Headstrong Achilles almost smiled. “You really do know, don’t you?”
“Why do you say that?”
“You can read men. Mycroft says you read them better than anyone, your Nephew excepted.”
“Oh? Now, I’d have thought Mycroft would reserve that praise for Ancelet.” He shot me a long smile. “Or for my Donatien.” He paused even longer now, to test me. “And we must not underestimate my sister’s senses.”
Sister?
Nephew? I know my dynasties, Mycroft. Isabel Carlos II had no siblings.
Of course not, reader, and the king, who hoped so long that Kraye-turned-Perry might still be redeemed, is no reader of men.

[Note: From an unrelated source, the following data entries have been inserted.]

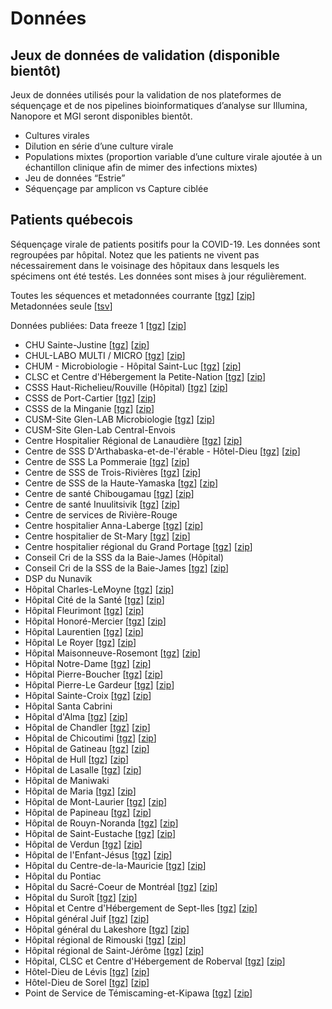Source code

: 
# Données

## Jeux de données de validation (disponible bientôt)

Jeux de données utilisés pour la validation de nos plateformes de séquençage et de nos pipelines bioinformatiques d’analyse sur Illumina, Nanopore et MGI seront disponibles bientôt.

<ul>
<li>Cultures virales</li>
<li>Dilution en série d’une culture virale</li>
<li>Populations mixtes (proportion variable d’une culture virale ajoutée à un échantillon clinique afin de mimer des infections mixtes) </li>
<li>Jeu de données “Estrie”</li>
<li>Séquençage par amplicon vs Capture ciblée
</ul>

## Patients québecois
Séquençage virale de patients positifs pour la COVID-19. Les données sont regroupées par hôpital. Notez que les patients ne vivent pas nécessairement dans le voisinage des hôpitaux dans lesquels les spécimens ont été testés. Les données sont mises à jour régulièrement.

Toutes les séquences et metadonnées courrante  [<a name="tgz" href="https://covseq.ca/data/all_fasta_and_meta.tgz">tgz</a>]  [<a name="zip" href="https://covseq.ca/data/all_fasta_and_meta.zip">zip</a>]  
Metadonnées seule [<a name="meta" href="https://covseq.ca/data/lspq_metadata.tsv">tsv</a>]

Données publiées:
Data freeze 1 [<a name="freeze1" href="https://covseq.ca/data/releases/data_freeze1.tgz">tgz</a>] [<a name="freeze1" href="https://covseq.ca/data/releases/data_freeze1.zip">zip</a>]





- CHU Sainte-Justine [<a name="tgz" href="https://covseq.ca/data/chu_sainte-justine/chu_sainte-justine_fasta.tgz">tgz</a>]  [<a name="zip" href="https://covseq.ca/data/chu_sainte-justine/chu_sainte-justine_fasta.zip">zip</a>]
- CHUL-LABO MULTI / MICRO [<a name="tgz" href="https://covseq.ca/data/chul-labo_multi___micro/chul-labo_multi___micro_fasta.tgz">tgz</a>]  [<a name="zip" href="https://covseq.ca/data/chul-labo_multi___micro/chul-labo_multi___micro_fasta.zip">zip</a>]
- CHUM - Microbiologie - Hôpital Saint-Luc [<a name="tgz" href="https://covseq.ca/data/chum_-_microbiologie_/chum_-_microbiologie__fasta.tgz">tgz</a>]  [<a name="zip" href="https://covseq.ca/data/chum_-_microbiologie_/chum_-_microbiologie__fasta.zip">zip</a>]
- CLSC et Centre d'Hébergement la Petite-Nation [<a name="tgz" href="https://covseq.ca/data/clsc_et_centre_d_hebergement_la_petite-nation/clsc_et_centre_d_hebergement_la_petite-nation_fasta.tgz">tgz</a>]  [<a name="zip" href="https://covseq.ca/data/clsc_et_centre_d_hebergement_la_petite-nation/clsc_et_centre_d_hebergement_la_petite-nation_fasta.zip">zip</a>]
- CSSS Haut-Richelieu/Rouville (Hôpital) [<a name="tgz" href="https://covseq.ca/data/csss_haut-richelieu_rouville/csss_haut-richelieu_rouville_fasta.tgz">tgz</a>]  [<a name="zip" href="https://covseq.ca/data/csss_haut-richelieu_rouville/csss_haut-richelieu_rouville_fasta.zip">zip</a>]
- CSSS de Port-Cartier [<a name="tgz" href="https://covseq.ca/data/csss_de_port-cartier/csss_de_port-cartier_fasta.tgz">tgz</a>]  [<a name="zip" href="https://covseq.ca/data/csss_de_port-cartier/csss_de_port-cartier_fasta.zip">zip</a>]
- CSSS de la Minganie [<a name="tgz" href="https://covseq.ca/data/csss_de_la_minganie/csss_de_la_minganie_fasta.tgz">tgz</a>]  [<a name="zip" href="https://covseq.ca/data/csss_de_la_minganie/csss_de_la_minganie_fasta.zip">zip</a>]
- CUSM-Site Glen-LAB Microbiologie [<a name="tgz" href="https://covseq.ca/data/cusm-site_glen-lab_microbiologie/cusm-site_glen-lab_microbiologie_fasta.tgz">tgz</a>]  [<a name="zip" href="https://covseq.ca/data/cusm-site_glen-lab_microbiologie/cusm-site_glen-lab_microbiologie_fasta.zip">zip</a>]
- CUSM-Site Glen-Lab Central-Envois
- Centre Hospitalier Régional de Lanaudière [<a name="tgz" href="https://covseq.ca/data/centre_hospitalier_regional_de_lanaudiere/centre_hospitalier_regional_de_lanaudiere_fasta.tgz">tgz</a>]  [<a name="zip" href="https://covseq.ca/data/centre_hospitalier_regional_de_lanaudiere/centre_hospitalier_regional_de_lanaudiere_fasta.zip">zip</a>]
- Centre de SSS D'Arthabaska-et-de-l'érable - Hôtel-Dieu [<a name="tgz" href="https://covseq.ca/data/centre_de_sss_d_arthabaska-et-de-l_erable_-_hotel-dieu/centre_de_sss_d_arthabaska-et-de-l_erable_-_hotel-dieu_fasta.tgz">tgz</a>]  [<a name="zip" href="https://covseq.ca/data/centre_de_sss_d_arthabaska-et-de-l_erable_-_hotel-dieu/centre_de_sss_d_arthabaska-et-de-l_erable_-_hotel-dieu_fasta.zip">zip</a>]
- Centre de SSS La Pommeraie [<a name="tgz" href="https://covseq.ca/data/centre_de_sss_la_pommeraie/centre_de_sss_la_pommeraie_fasta.tgz">tgz</a>]  [<a name="zip" href="https://covseq.ca/data/centre_de_sss_la_pommeraie/centre_de_sss_la_pommeraie_fasta.zip">zip</a>]
- Centre de SSS de Trois-Rivières [<a name="tgz" href="https://covseq.ca/data/centre_de_sss_de_trois-rivieres/centre_de_sss_de_trois-rivieres_fasta.tgz">tgz</a>]  [<a name="zip" href="https://covseq.ca/data/centre_de_sss_de_trois-rivieres/centre_de_sss_de_trois-rivieres_fasta.zip">zip</a>]
- Centre de SSS de la Haute-Yamaska [<a name="tgz" href="https://covseq.ca/data/centre_de_sss_de_la_haute-yamaska/centre_de_sss_de_la_haute-yamaska_fasta.tgz">tgz</a>]  [<a name="zip" href="https://covseq.ca/data/centre_de_sss_de_la_haute-yamaska/centre_de_sss_de_la_haute-yamaska_fasta.zip">zip</a>]
- Centre de santé Chibougamau [<a name="tgz" href="https://covseq.ca/data/centre_de_sante_chibougamau/centre_de_sante_chibougamau_fasta.tgz">tgz</a>]  [<a name="zip" href="https://covseq.ca/data/centre_de_sante_chibougamau/centre_de_sante_chibougamau_fasta.zip">zip</a>]
- Centre de santé Inuulitsivik [<a name="tgz" href="https://covseq.ca/data/centre_de_sante_inuulitsivik/centre_de_sante_inuulitsivik_fasta.tgz">tgz</a>]  [<a name="zip" href="https://covseq.ca/data/centre_de_sante_inuulitsivik/centre_de_sante_inuulitsivik_fasta.zip">zip</a>]
- Centre de services de Rivière-Rouge
- Centre hospitalier Anna-Laberge [<a name="tgz" href="https://covseq.ca/data/centre_hospitalier_anna-laberge/centre_hospitalier_anna-laberge_fasta.tgz">tgz</a>]  [<a name="zip" href="https://covseq.ca/data/centre_hospitalier_anna-laberge/centre_hospitalier_anna-laberge_fasta.zip">zip</a>]
- Centre hospitalier de St-Mary [<a name="tgz" href="https://covseq.ca/data/centre_hospitalier_de_st-mary/centre_hospitalier_de_st-mary_fasta.tgz">tgz</a>]  [<a name="zip" href="https://covseq.ca/data/centre_hospitalier_de_st-mary/centre_hospitalier_de_st-mary_fasta.zip">zip</a>]
- Centre hospitalier régional du Grand Portage [<a name="tgz" href="https://covseq.ca/data/centre_hospitalier_regional_du_grand_portage/centre_hospitalier_regional_du_grand_portage_fasta.tgz">tgz</a>]  [<a name="zip" href="https://covseq.ca/data/centre_hospitalier_regional_du_grand_portage/centre_hospitalier_regional_du_grand_portage_fasta.zip">zip</a>]
- Conseil Cri de la SSS da la Baie-James (Hôpital)
- Conseil Cri de la SSS de la Baie-James [<a name="tgz" href="https://covseq.ca/data/conseil_cri_de_la_sss_de_la_baie-james/conseil_cri_de_la_sss_de_la_baie-james_fasta.tgz">tgz</a>]  [<a name="zip" href="https://covseq.ca/data/conseil_cri_de_la_sss_de_la_baie-james/conseil_cri_de_la_sss_de_la_baie-james_fasta.zip">zip</a>]
- DSP du Nunavik
- Hôpital Charles-LeMoyne [<a name="tgz" href="https://covseq.ca/data/hopital_charles-lemoyne/hopital_charles-lemoyne_fasta.tgz">tgz</a>]  [<a name="zip" href="https://covseq.ca/data/hopital_charles-lemoyne/hopital_charles-lemoyne_fasta.zip">zip</a>]
- Hôpital Cité de la Santé [<a name="tgz" href="https://covseq.ca/data/hopital_cite_de_la_sante/hopital_cite_de_la_sante_fasta.tgz">tgz</a>]  [<a name="zip" href="https://covseq.ca/data/hopital_cite_de_la_sante/hopital_cite_de_la_sante_fasta.zip">zip</a>]
- Hôpital Fleurimont [<a name="tgz" href="https://covseq.ca/data/hopital_fleurimont/hopital_fleurimont_fasta.tgz">tgz</a>]  [<a name="zip" href="https://covseq.ca/data/hopital_fleurimont/hopital_fleurimont_fasta.zip">zip</a>]
- Hôpital Honoré-Mercier [<a name="tgz" href="https://covseq.ca/data/hopital_honore-mercier/hopital_honore-mercier_fasta.tgz">tgz</a>]  [<a name="zip" href="https://covseq.ca/data/hopital_honore-mercier/hopital_honore-mercier_fasta.zip">zip</a>]
- Hôpital Laurentien [<a name="tgz" href="https://covseq.ca/data/hopital_laurentien/hopital_laurentien_fasta.tgz">tgz</a>]  [<a name="zip" href="https://covseq.ca/data/hopital_laurentien/hopital_laurentien_fasta.zip">zip</a>]
- Hôpital Le Royer [<a name="tgz" href="https://covseq.ca/data/hopital_le_royer/hopital_le_royer_fasta.tgz">tgz</a>]  [<a name="zip" href="https://covseq.ca/data/hopital_le_royer/hopital_le_royer_fasta.zip">zip</a>]
- Hôpital Maisonneuve-Rosemont [<a name="tgz" href="https://covseq.ca/data/hopital_maisonneuve-rosemont/hopital_maisonneuve-rosemont_fasta.tgz">tgz</a>]  [<a name="zip" href="https://covseq.ca/data/hopital_maisonneuve-rosemont/hopital_maisonneuve-rosemont_fasta.zip">zip</a>]
- Hôpital Notre-Dame [<a name="tgz" href="https://covseq.ca/data/hopital_notre-dame/hopital_notre-dame_fasta.tgz">tgz</a>]  [<a name="zip" href="https://covseq.ca/data/hopital_notre-dame/hopital_notre-dame_fasta.zip">zip</a>]
- Hôpital Pierre-Boucher [<a name="tgz" href="https://covseq.ca/data/hopital_pierre-boucher/hopital_pierre-boucher_fasta.tgz">tgz</a>]  [<a name="zip" href="https://covseq.ca/data/hopital_pierre-boucher/hopital_pierre-boucher_fasta.zip">zip</a>]
- Hôpital Pierre-Le Gardeur [<a name="tgz" href="https://covseq.ca/data/hopital_pierre-le_gardeur/hopital_pierre-le_gardeur_fasta.tgz">tgz</a>]  [<a name="zip" href="https://covseq.ca/data/hopital_pierre-le_gardeur/hopital_pierre-le_gardeur_fasta.zip">zip</a>]
- Hôpital Sainte-Croix [<a name="tgz" href="https://covseq.ca/data/hopital_sainte-croix/hopital_sainte-croix_fasta.tgz">tgz</a>]  [<a name="zip" href="https://covseq.ca/data/hopital_sainte-croix/hopital_sainte-croix_fasta.zip">zip</a>]
- Hôpital Santa Cabrini
- Hôpital d'Alma [<a name="tgz" href="https://covseq.ca/data/hopital_d_alma/hopital_d_alma_fasta.tgz">tgz</a>]  [<a name="zip" href="https://covseq.ca/data/hopital_d_alma/hopital_d_alma_fasta.zip">zip</a>]
- Hôpital de Chandler [<a name="tgz" href="https://covseq.ca/data/hopital_de_chandler/hopital_de_chandler_fasta.tgz">tgz</a>]  [<a name="zip" href="https://covseq.ca/data/hopital_de_chandler/hopital_de_chandler_fasta.zip">zip</a>]
- Hôpital de Chicoutimi [<a name="tgz" href="https://covseq.ca/data/hopital_de_chicoutimi/hopital_de_chicoutimi_fasta.tgz">tgz</a>]  [<a name="zip" href="https://covseq.ca/data/hopital_de_chicoutimi/hopital_de_chicoutimi_fasta.zip">zip</a>]
- Hôpital de Gatineau [<a name="tgz" href="https://covseq.ca/data/hopital_de_gatineau/hopital_de_gatineau_fasta.tgz">tgz</a>]  [<a name="zip" href="https://covseq.ca/data/hopital_de_gatineau/hopital_de_gatineau_fasta.zip">zip</a>]
- Hôpital de Hull [<a name="tgz" href="https://covseq.ca/data/hopital_de_hull/hopital_de_hull_fasta.tgz">tgz</a>]  [<a name="zip" href="https://covseq.ca/data/hopital_de_hull/hopital_de_hull_fasta.zip">zip</a>]
- Hôpital de Lasalle [<a name="tgz" href="https://covseq.ca/data/hopital_de_lasalle/hopital_de_lasalle_fasta.tgz">tgz</a>]  [<a name="zip" href="https://covseq.ca/data/hopital_de_lasalle/hopital_de_lasalle_fasta.zip">zip</a>]
- Hôpital de Maniwaki
- Hôpital de Maria [<a name="tgz" href="https://covseq.ca/data/hopital_de_maria/hopital_de_maria_fasta.tgz">tgz</a>]  [<a name="zip" href="https://covseq.ca/data/hopital_de_maria/hopital_de_maria_fasta.zip">zip</a>]
- Hôpital de Mont-Laurier [<a name="tgz" href="https://covseq.ca/data/hopital_de_mont-laurier/hopital_de_mont-laurier_fasta.tgz">tgz</a>]  [<a name="zip" href="https://covseq.ca/data/hopital_de_mont-laurier/hopital_de_mont-laurier_fasta.zip">zip</a>]
- Hôpital de Papineau [<a name="tgz" href="https://covseq.ca/data/hopital_de_papineau/hopital_de_papineau_fasta.tgz">tgz</a>]  [<a name="zip" href="https://covseq.ca/data/hopital_de_papineau/hopital_de_papineau_fasta.zip">zip</a>]
- Hôpital de Rouyn-Noranda [<a name="tgz" href="https://covseq.ca/data/hopital_de_rouyn-noranda/hopital_de_rouyn-noranda_fasta.tgz">tgz</a>]  [<a name="zip" href="https://covseq.ca/data/hopital_de_rouyn-noranda/hopital_de_rouyn-noranda_fasta.zip">zip</a>]
- Hôpital de Saint-Eustache [<a name="tgz" href="https://covseq.ca/data/hopital_de_saint-eustache/hopital_de_saint-eustache_fasta.tgz">tgz</a>]  [<a name="zip" href="https://covseq.ca/data/hopital_de_saint-eustache/hopital_de_saint-eustache_fasta.zip">zip</a>]
- Hôpital de Verdun [<a name="tgz" href="https://covseq.ca/data/hopital_de_verdun/hopital_de_verdun_fasta.tgz">tgz</a>]  [<a name="zip" href="https://covseq.ca/data/hopital_de_verdun/hopital_de_verdun_fasta.zip">zip</a>]
- Hôpital de l'Enfant-Jésus [<a name="tgz" href="https://covseq.ca/data/hopital_de_l_enfant-jesus/hopital_de_l_enfant-jesus_fasta.tgz">tgz</a>]  [<a name="zip" href="https://covseq.ca/data/hopital_de_l_enfant-jesus/hopital_de_l_enfant-jesus_fasta.zip">zip</a>]
- Hôpital du Centre-de-la-Mauricie [<a name="tgz" href="https://covseq.ca/data/hopital_du_centre-de-la-mauricie/hopital_du_centre-de-la-mauricie_fasta.tgz">tgz</a>]  [<a name="zip" href="https://covseq.ca/data/hopital_du_centre-de-la-mauricie/hopital_du_centre-de-la-mauricie_fasta.zip">zip</a>]
- Hôpital du Pontiac
- Hôpital du Sacré-Coeur de Montréal [<a name="tgz" href="https://covseq.ca/data/hopital_du_sacre-coeur_de_montreal/hopital_du_sacre-coeur_de_montreal_fasta.tgz">tgz</a>]  [<a name="zip" href="https://covseq.ca/data/hopital_du_sacre-coeur_de_montreal/hopital_du_sacre-coeur_de_montreal_fasta.zip">zip</a>]
- Hôpital du Suroît [<a name="tgz" href="https://covseq.ca/data/hopital_du_suroit/hopital_du_suroit_fasta.tgz">tgz</a>]  [<a name="zip" href="https://covseq.ca/data/hopital_du_suroit/hopital_du_suroit_fasta.zip">zip</a>]
- Hôpital et Centre d'Hébergement de Sept-Iles [<a name="tgz" href="https://covseq.ca/data/hopital_et_centre_d_hebergement_de_sept-iles/hopital_et_centre_d_hebergement_de_sept-iles_fasta.tgz">tgz</a>]  [<a name="zip" href="https://covseq.ca/data/hopital_et_centre_d_hebergement_de_sept-iles/hopital_et_centre_d_hebergement_de_sept-iles_fasta.zip">zip</a>]
- Hôpital général Juif [<a name="tgz" href="https://covseq.ca/data/hopital_general_juif/hopital_general_juif_fasta.tgz">tgz</a>]  [<a name="zip" href="https://covseq.ca/data/hopital_general_juif/hopital_general_juif_fasta.zip">zip</a>]
- Hôpital général du Lakeshore [<a name="tgz" href="https://covseq.ca/data/hopital_general_du_lakeshore/hopital_general_du_lakeshore_fasta.tgz">tgz</a>]  [<a name="zip" href="https://covseq.ca/data/hopital_general_du_lakeshore/hopital_general_du_lakeshore_fasta.zip">zip</a>]
- Hôpital régional de Rimouski [<a name="tgz" href="https://covseq.ca/data/hopital_regional_de_rimouski/hopital_regional_de_rimouski_fasta.tgz">tgz</a>]  [<a name="zip" href="https://covseq.ca/data/hopital_regional_de_rimouski/hopital_regional_de_rimouski_fasta.zip">zip</a>]
- Hôpital régional de Saint-Jérôme [<a name="tgz" href="https://covseq.ca/data/hopital_regional_de_saint-jerome/hopital_regional_de_saint-jerome_fasta.tgz">tgz</a>]  [<a name="zip" href="https://covseq.ca/data/hopital_regional_de_saint-jerome/hopital_regional_de_saint-jerome_fasta.zip">zip</a>]
- Hôpital, CLSC et Centre d'Hébergement de Roberval [<a name="tgz" href="https://covseq.ca/data/hopital_clsc_et_centre_d_hebergement_de_roberval/hopital_clsc_et_centre_d_hebergement_de_roberval_fasta.tgz">tgz</a>]  [<a name="zip" href="https://covseq.ca/data/hopital_clsc_et_centre_d_hebergement_de_roberval/hopital_clsc_et_centre_d_hebergement_de_roberval_fasta.zip">zip</a>]
- Hôtel-Dieu de Lévis [<a name="tgz" href="https://covseq.ca/data/hotel-dieu_de_levis/hotel-dieu_de_levis_fasta.tgz">tgz</a>]  [<a name="zip" href="https://covseq.ca/data/hotel-dieu_de_levis/hotel-dieu_de_levis_fasta.zip">zip</a>]
- Hôtel-Dieu de Sorel [<a name="tgz" href="https://covseq.ca/data/hotel-dieu_de_sorel/hotel-dieu_de_sorel_fasta.tgz">tgz</a>]  [<a name="zip" href="https://covseq.ca/data/hotel-dieu_de_sorel/hotel-dieu_de_sorel_fasta.zip">zip</a>]
- Point de Service de Témiscaming-et-Kipawa [<a name="tgz" href="https://covseq.ca/data/point_de_service_de_temiscaming-et-kipawa/point_de_service_de_temiscaming-et-kipawa_fasta.tgz">tgz</a>]  [<a name="zip" href="https://covseq.ca/data/point_de_service_de_temiscaming-et-kipawa/point_de_service_de_temiscaming-et-kipawa_fasta.zip">zip</a>]
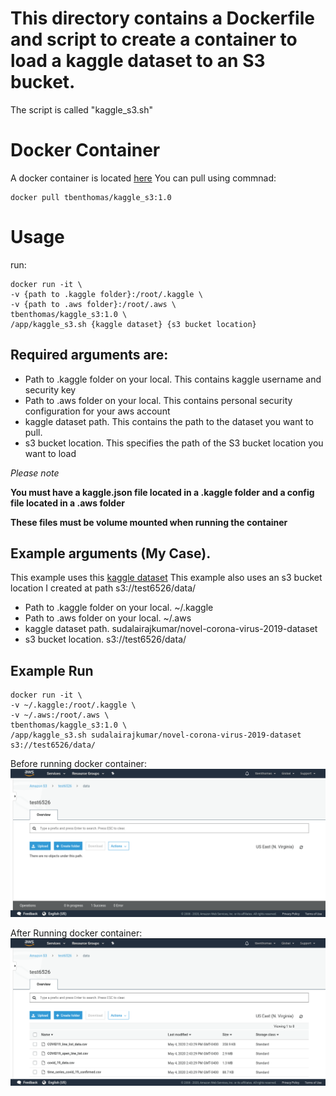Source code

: # This directory contains a Dockerfile and script to create a container to load a kaggle dataset to an S3 bucket. 

The script is called "kaggle_s3.sh"
# Docker Container
A docker container is located [here](https://hub.docker.com/repository/docker/tbenthomas/kaggle_s3/tags?page=1)
You can pull using commnad:
```
docker pull tbenthomas/kaggle_s3:1.0
```

# Usage
run: 
```
docker run -it \
-v {path to .kaggle folder}:/root/.kaggle \
-v {path to .aws folder}:/root/.aws \
tbenthomas/kaggle_s3:1.0 \
/app/kaggle_s3.sh {kaggle dataset} {s3 bucket location}
```

## Required arguments are:
- Path to .kaggle folder on your local. This contains kaggle username and security key
- Path to .aws folder on your local. This contains personal security configuration for your aws account
- kaggle dataset path. This contains the path to the dataset you want to pull.
- s3 bucket location. This specifies the path of the S3 bucket location you want to load

*Please note*

**You must have a kaggle.json file located in a .kaggle folder and a config file located in a .aws folder**

**These files must be volume mounted when running the container**

## Example arguments (My Case).
This example uses this [kaggle dataset](https://www.kaggle.com/sudalairajkumar/novel-corona-virus-2019-dataset) 
This example also uses an s3 bucket location I created at path s3://test6526/data/

- Path to .kaggle folder on your local. ~/.kaggle
- Path to .aws folder on your local. ~/.aws
- kaggle dataset path. sudalairajkumar/novel-corona-virus-2019-dataset
- s3 bucket location. s3://test6526/data/

## Example Run
```
docker run -it \
-v ~/.kaggle:/root/.kaggle \
-v ~/.aws:/root/.aws \
tbenthomas/kaggle_s3:1.0 \
/app/kaggle_s3.sh sudalairajkumar/novel-corona-virus-2019-dataset s3://test6526/data/

```

Before running docker container:
![image](screenshots/before_load.png)

After Running docker container:
![image](screenshots/after_load.png)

Faust: “Since you ask, the answer, in fact, is no, I don’t have a good sense of how things will fall out, largely because of you.”
Achilles: “Me?”
Faust: “Pick a number, any number.”
Achilles: “What?”
Faust: “Don’t pause, don’t overthink, just say a number, first one that pops into your head.”
Achilles: “Twelve.”
Faust: “Magnificent. How many of the others did you test before me?”
Achilles: “What?”
Faust: “I assume you’re testing every leader before you pick a side. The interesting question is what order we fall in, in Mycroft’s estimation of our importance. They’ll have taken you to MASON first most likely, and Ancelet. Oh, I see you haven’t seen Ancelet yet?” I had not spotted the flinch or blink or lack thereof that let Faust guess this. “Fascinating. Mycroft, has Ancelet becoming a Humanist lowered them that much in your hierarchy of masters? Or … ah, I see, Ancelet is … never mind.”
Achilles: “What?”
Faust: “When I say never mind, I mean it.”
Achilles: “Do you have a sense of how and when the war will start?”
Faust: “All the others asked you that question, didn’t they? And now you’re asking me? No, I don’t know. I thought the Odessa mess might start it, or this Mitsubishi strike, but it might start when the Senate meets on Monday, or when the Cousins have their election, or when the Saneer-Weeksbooth trial starts, or when it ends, or if Spain refuses to let Europe make them an Emperor, or if someone says something stupid about Sniper in an interview, or if Mycroft here wanders outside and gets killed by an angry mob and MASON finally cracks. It could be anything. Normally I love suspense, but not this kind.”